(Beginning of Input)
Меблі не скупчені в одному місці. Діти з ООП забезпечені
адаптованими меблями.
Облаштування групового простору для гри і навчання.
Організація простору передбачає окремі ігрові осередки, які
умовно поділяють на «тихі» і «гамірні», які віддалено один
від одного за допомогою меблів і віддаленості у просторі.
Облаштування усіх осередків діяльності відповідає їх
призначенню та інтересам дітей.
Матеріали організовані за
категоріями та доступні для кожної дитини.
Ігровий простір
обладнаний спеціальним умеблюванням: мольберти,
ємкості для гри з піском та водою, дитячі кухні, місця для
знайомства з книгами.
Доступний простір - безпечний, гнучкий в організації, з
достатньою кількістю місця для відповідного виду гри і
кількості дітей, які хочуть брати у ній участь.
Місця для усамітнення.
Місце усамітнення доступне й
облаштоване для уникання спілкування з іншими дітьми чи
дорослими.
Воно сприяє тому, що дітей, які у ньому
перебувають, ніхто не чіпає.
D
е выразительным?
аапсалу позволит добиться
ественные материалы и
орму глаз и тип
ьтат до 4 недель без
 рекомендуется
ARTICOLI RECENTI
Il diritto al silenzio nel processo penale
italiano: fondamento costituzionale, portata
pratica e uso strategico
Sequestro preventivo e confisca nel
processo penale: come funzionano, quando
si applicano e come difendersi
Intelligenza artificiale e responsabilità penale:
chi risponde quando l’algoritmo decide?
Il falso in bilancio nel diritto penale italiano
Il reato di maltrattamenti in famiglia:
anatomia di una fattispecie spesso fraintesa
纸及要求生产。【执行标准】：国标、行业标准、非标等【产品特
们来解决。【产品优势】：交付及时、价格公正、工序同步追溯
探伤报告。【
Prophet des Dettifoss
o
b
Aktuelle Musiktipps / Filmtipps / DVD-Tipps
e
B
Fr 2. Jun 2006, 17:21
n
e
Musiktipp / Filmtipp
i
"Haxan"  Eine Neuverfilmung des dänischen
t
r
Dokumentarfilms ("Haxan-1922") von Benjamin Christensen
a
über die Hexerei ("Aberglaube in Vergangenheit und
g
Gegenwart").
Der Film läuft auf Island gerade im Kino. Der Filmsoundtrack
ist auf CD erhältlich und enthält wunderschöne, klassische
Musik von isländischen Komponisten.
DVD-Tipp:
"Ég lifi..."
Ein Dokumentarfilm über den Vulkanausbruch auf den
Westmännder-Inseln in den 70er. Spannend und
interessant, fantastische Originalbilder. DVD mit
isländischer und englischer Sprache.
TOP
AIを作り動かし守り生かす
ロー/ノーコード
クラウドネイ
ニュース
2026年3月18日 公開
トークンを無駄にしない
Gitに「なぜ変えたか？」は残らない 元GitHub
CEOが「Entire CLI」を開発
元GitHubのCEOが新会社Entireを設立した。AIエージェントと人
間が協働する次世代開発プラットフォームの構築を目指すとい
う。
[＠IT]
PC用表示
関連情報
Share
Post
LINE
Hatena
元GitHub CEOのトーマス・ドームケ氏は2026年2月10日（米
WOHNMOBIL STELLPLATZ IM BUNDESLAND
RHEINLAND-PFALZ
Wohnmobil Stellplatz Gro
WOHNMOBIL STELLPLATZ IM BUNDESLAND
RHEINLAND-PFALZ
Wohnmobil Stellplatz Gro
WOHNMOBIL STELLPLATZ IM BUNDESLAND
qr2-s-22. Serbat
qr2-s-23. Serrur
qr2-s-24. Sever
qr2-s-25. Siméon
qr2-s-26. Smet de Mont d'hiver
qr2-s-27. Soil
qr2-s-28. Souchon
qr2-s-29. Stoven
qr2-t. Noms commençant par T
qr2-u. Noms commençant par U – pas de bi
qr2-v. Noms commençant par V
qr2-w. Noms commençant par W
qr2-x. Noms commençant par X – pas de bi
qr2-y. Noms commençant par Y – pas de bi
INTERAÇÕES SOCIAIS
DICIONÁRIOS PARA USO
(End of Input)
Extract every line of text from the material above and reproduce each one without changes, keeping the original order.

- _Worked solution_:
Меблі не скупчені в одному місці. Діти з ООП забезпечені
адаптованими меблями.
Облаштування групового простору для гри і навчання.
Організація простору передбачає окремі ігрові осередки, які
умовно поділяють на «тихі» і «гамірні», які віддалено один
від одного за допомогою меблів і віддаленості у просторі.
Облаштування усіх осередків діяльності відповідає їх
призначенню та інтересам дітей.
Матеріали організовані за
категоріями та доступні для кожної дитини.
Ігровий простір
обладнаний спеціальним умеблюванням: мольберти,
ємкості для гри з піском та водою, дитячі кухні, місця для
знайомства з книгами.
Доступний простір - безпечний, гнучкий в організації, з
достатньою кількістю місця для відповідного виду гри і
кількості дітей, які хочуть брати у ній участь.
Місця для усамітнення.
Місце усамітнення доступне й
облаштоване для уникання спілкування з іншими дітьми чи
дорослими.
Воно сприяє тому, що дітей, які у ньому
перебувають, ніхто не чіпає.
D
е выразительным?
аапсалу позволит добиться
ественные материалы и
орму глаз и тип
ьтат до 4 недель без
 рекомендуется
ARTICOLI RECENTI
Il diritto al silenzio nel processo penale
italiano: fondamento costituzionale, portata
pratica e uso strategico
Sequestro preventivo e confisca nel
processo penale: come funzionano, quando
si applicano e come difendersi
Intelligenza artificiale e responsabilità penale:
chi risponde quando l’algoritmo decide?
Il falso in bilancio nel diritto penale italiano
Il reato di maltrattamenti in famiglia:
anatomia di una fattispecie spesso fraintesa
纸及要求生产。【执行标准】：国标、行业标准、非标等【产品特
们来解决。【产品优势】：交付及时、价格公正、工序同步追溯
探伤报告。【
Prophet des Dettifoss
o
b
Aktuelle Musiktipps / Filmtipps / DVD-Tipps
e
B
Fr 2. Jun 2006, 17:21
n
e
Musiktipp / Filmtipp
i
"Haxan"  Eine Neuverfilmung des dänischen
t
r
Dokumentarfilms ("Haxan-1922") von Benjamin Christensen
a
über die Hexerei ("Aberglaube in Vergangenheit und
g
Gegenwart").
Der Film läuft auf Island gerade im Kino. Der Filmsoundtrack
ist auf CD erhältlich und enthält wunderschöne, klassische
Musik von isländischen Komponisten.
DVD-Tipp:
"Ég lifi..."
Ein Dokumentarfilm über den Vulkanausbruch auf den
Westmännder-Inseln in den 70er. Spannend und
interessant, fantastische Originalbilder. DVD mit
isländischer und englischer Sprache.
TOP
AIを作り動かし守り生かす
ロー/ノーコード
クラウドネイ
ニュース
2026年3月18日 公開
トークンを無駄にしない
Gitに「なぜ変えたか？」は残らない 元GitHub
CEOが「Entire CLI」を開発
元GitHubのCEOが新会社Entireを設立した。AIエージェントと人
間が協働する次世代開発プラットフォームの構築を目指すとい
う。
[＠IT]
PC用表示
関連情報
Share
Post
LINE
Hatena
元GitHub CEOのトーマス・ドームケ氏は2026年2月10日（米
WOHNMOBIL STELLPLATZ IM BUNDESLAND
RHEINLAND-PFALZ
Wohnmobil Stellplatz Gro
WOHNMOBIL STELLPLATZ IM BUNDESLAND
RHEINLAND-PFALZ
Wohnmobil Stellplatz Gro
WOHNMOBIL STELLPLATZ IM BUNDESLAND
qr2-s-22. Serbat
qr2-s-23. Serrur
qr2-s-24. Sever
qr2-s-25. Siméon
qr2-s-26. Smet de Mont d'hiver
qr2-s-27. Soil
qr2-s-28. Souchon
qr2-s-29. Stoven
qr2-t. Noms commençant par T
qr2-u. Noms commençant par U – pas de bi
qr2-v. Noms commençant par V
qr2-w. Noms commençant par W
qr2-x. Noms commençant par X – pas de bi
qr2-y. Noms commençant par Y – pas de bi
INTERAÇÕES SOCIAIS
DICIONÁRIOS PARA USO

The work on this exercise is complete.